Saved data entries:
+--

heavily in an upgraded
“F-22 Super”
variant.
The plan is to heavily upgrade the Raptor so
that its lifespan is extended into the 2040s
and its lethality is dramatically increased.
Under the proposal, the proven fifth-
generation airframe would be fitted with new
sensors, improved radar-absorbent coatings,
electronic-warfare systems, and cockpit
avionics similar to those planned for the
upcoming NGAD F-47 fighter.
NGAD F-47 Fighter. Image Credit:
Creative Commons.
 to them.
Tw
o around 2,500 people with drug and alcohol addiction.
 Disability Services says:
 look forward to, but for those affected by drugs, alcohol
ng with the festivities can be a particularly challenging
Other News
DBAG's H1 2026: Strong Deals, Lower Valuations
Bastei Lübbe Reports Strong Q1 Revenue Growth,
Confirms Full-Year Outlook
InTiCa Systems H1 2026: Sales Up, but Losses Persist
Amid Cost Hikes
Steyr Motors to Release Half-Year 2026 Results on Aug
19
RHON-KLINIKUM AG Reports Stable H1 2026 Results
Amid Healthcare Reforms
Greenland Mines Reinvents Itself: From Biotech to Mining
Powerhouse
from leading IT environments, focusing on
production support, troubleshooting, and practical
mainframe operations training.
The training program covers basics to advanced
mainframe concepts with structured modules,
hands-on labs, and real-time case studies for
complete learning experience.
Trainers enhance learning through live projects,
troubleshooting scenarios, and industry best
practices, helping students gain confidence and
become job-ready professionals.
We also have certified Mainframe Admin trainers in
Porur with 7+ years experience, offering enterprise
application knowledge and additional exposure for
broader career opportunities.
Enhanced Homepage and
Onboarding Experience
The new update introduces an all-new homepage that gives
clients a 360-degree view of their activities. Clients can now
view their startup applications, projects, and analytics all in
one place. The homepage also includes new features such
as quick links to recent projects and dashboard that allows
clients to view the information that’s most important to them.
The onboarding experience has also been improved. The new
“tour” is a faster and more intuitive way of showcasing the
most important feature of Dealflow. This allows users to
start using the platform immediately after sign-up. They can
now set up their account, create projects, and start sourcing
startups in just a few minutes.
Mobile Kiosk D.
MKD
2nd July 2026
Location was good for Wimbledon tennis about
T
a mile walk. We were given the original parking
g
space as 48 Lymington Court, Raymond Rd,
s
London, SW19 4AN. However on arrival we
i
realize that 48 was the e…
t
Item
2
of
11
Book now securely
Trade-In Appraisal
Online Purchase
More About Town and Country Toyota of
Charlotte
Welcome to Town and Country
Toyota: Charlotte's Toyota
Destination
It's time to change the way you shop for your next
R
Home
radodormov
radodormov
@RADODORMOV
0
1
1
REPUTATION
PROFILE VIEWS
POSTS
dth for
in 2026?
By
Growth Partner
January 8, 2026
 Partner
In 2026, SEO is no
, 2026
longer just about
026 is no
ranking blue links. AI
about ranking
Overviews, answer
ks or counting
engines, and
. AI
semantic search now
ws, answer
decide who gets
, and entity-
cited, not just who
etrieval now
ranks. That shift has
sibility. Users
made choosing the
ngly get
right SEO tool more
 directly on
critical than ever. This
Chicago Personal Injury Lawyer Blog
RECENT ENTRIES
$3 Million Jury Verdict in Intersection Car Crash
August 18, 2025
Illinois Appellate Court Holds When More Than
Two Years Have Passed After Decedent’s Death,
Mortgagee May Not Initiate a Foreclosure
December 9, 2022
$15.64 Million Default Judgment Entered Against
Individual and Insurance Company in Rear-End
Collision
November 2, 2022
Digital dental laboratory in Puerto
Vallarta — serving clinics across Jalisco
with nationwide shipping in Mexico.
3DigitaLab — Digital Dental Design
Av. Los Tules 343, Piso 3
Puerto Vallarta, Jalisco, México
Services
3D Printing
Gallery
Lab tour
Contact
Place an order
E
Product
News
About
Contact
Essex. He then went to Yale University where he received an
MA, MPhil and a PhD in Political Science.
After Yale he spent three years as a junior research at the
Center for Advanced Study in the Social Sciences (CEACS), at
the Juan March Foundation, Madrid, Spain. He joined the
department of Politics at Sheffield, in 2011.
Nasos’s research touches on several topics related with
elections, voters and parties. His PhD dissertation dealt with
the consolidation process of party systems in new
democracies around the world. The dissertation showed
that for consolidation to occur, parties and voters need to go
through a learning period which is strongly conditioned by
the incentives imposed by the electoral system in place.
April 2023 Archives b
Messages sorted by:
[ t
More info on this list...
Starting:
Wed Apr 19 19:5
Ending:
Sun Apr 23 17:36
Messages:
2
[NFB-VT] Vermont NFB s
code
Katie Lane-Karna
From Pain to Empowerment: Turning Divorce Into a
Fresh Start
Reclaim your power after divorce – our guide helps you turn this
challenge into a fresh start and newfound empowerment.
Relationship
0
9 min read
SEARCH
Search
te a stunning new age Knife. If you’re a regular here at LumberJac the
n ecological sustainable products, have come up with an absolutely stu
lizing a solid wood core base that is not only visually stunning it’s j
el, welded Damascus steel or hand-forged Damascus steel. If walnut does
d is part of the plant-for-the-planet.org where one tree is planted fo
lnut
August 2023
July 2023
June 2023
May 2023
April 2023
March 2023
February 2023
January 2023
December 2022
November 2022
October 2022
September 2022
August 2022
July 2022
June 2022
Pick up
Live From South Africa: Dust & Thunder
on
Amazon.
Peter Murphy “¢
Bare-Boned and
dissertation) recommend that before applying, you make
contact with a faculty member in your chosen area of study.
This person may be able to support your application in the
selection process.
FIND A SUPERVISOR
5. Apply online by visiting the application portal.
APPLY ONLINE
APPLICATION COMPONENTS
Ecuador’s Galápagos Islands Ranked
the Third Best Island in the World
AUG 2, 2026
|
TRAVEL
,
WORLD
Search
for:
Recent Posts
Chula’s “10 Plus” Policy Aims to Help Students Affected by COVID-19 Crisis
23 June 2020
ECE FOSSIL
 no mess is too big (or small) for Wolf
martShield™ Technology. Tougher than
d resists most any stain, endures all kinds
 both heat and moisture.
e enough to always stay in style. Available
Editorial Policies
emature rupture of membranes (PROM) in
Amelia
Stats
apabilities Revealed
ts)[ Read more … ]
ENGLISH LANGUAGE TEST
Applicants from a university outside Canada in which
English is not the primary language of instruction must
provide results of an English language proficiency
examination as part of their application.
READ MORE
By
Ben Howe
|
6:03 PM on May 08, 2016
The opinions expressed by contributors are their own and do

+--

* Task requirements
All lines of the data above that include the word "NGAD" must be shown.

* Answer below
upcoming NGAD F-47 fighter.
NGAD F-47 Fighter. Image Credit:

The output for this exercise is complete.